ELECTRONICS AND TELECOMMUNICATIONS RESEARCH INSTITUTE

Inventor(s)

Nack Woo Kim of Daejeon (KR)

Byung-Tak Lee of Daejeon (KR)

JUNGI Lee of Daejeon (KR)

Hyun Yong Lee of Daejeon (KR)

Yumin Hwang of Daejeon (KR)

SYSTEM AND METHOD FOR PREDICTING AI USEFUL LIFE BASED ON ACCELERATED LIFE TESTING DATA - A simplified explanation of the abstract

This abstract first appeared for US patent application 18209918 titled 'SYSTEM AND METHOD FOR PREDICTING AI USEFUL LIFE BASED ON ACCELERATED LIFE TESTING DATA

Simplified Explanation

The present invention relates to a system and method for predicting AI useful life based on accelerated life testing data.

  • Feature extraction unit encodes accelerated life training data and actual operation testing result into a latent variable.
  • Regression network is branched for each domain of data received by the feature extraction unit.
  • Domain discrimination network maps the accelerated life training data and actual operation testing result to the latent variables in a latent space.

Potential Applications

This technology can be applied in various industries such as manufacturing, automotive, electronics, and healthcare for predicting the useful life of AI systems.

Problems Solved

1. Predicting the useful life of AI systems accurately. 2. Improving maintenance scheduling and reducing downtime of AI systems.

Benefits

1. Enhanced reliability and performance of AI systems. 2. Cost savings through optimized maintenance schedules. 3. Increased efficiency in operations.

Potential Commercial Applications

Predictive maintenance software for AI systems

Possible Prior Art

There may be prior art related to predictive maintenance systems for machinery and equipment, but specific prior art related to predicting AI useful life based on accelerated life testing data may be limited.

What are the limitations of the system and method proposed in the patent application?

The patent application does not provide information on the scalability of the system for predicting AI useful life based on accelerated life testing data.

How does this technology compare to existing methods for predicting AI useful life?

The patent application does not compare the proposed system and method to existing methods for predicting AI useful life based on accelerated life testing data.


Original Abstract Submitted

The present invention relates to a system and method for predicting AI useful life based on accelerated life testing data.
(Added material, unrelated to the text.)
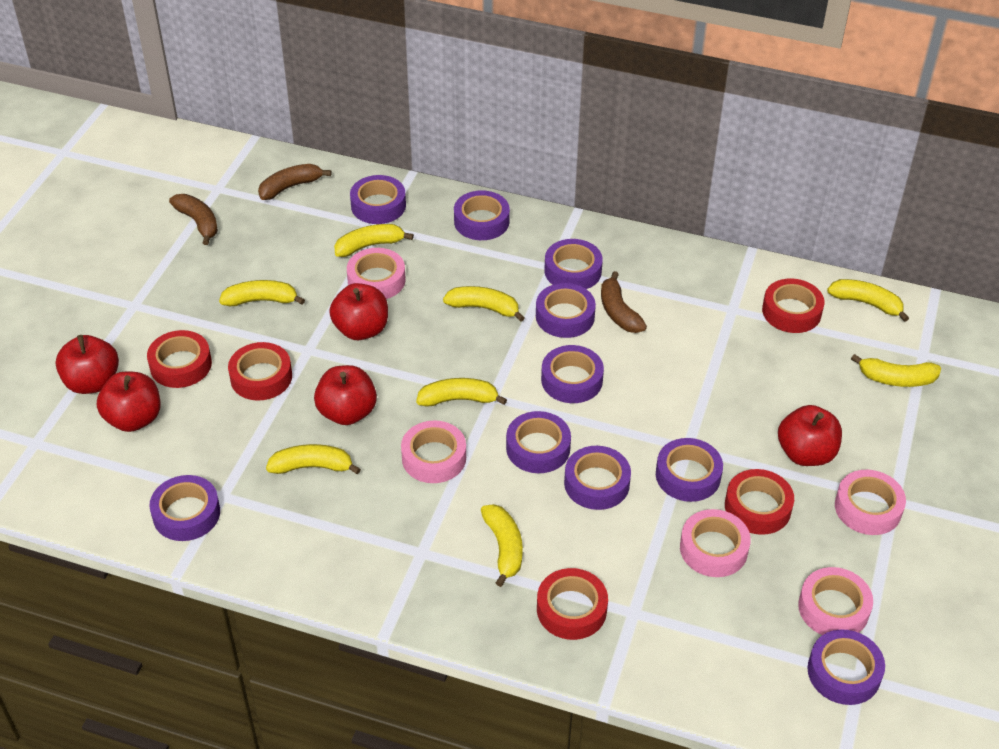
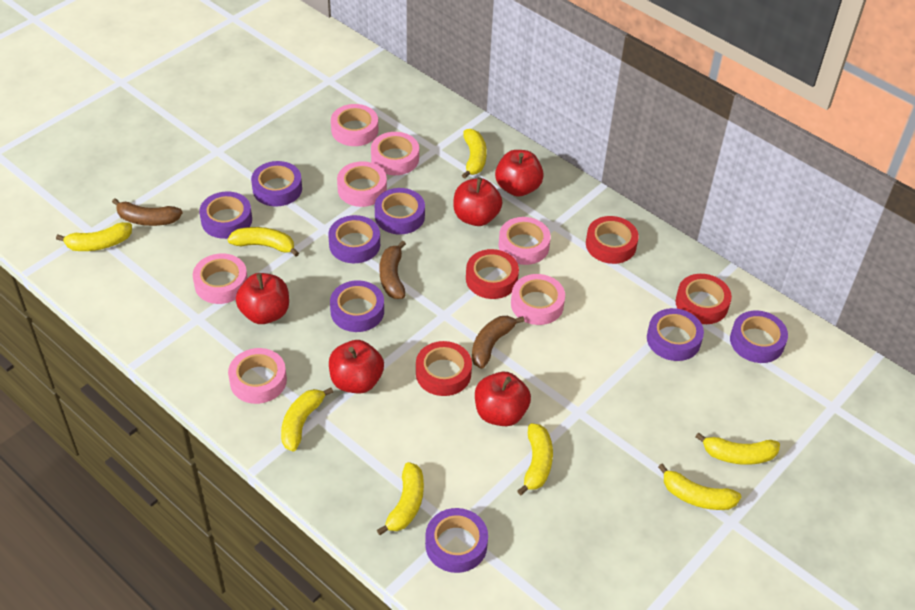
pink tape: 5 -> 7
purple tape: 10 -> 8
red tape: 5 -> 4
The system for predicting AI useful life based on accelerated life testing data according to the present invention includes a feature extraction unit configured to receive accelerated life training data and actual operation testing result and encodes the received accelerated life training data and actual operation testing result into a latent variable, a regression network configured to be branched for each domain of data received by the feature extraction unit, and a domain discrimination network configured to map the accelerated life training data and actual operation testing result to the latent variables in a latent space.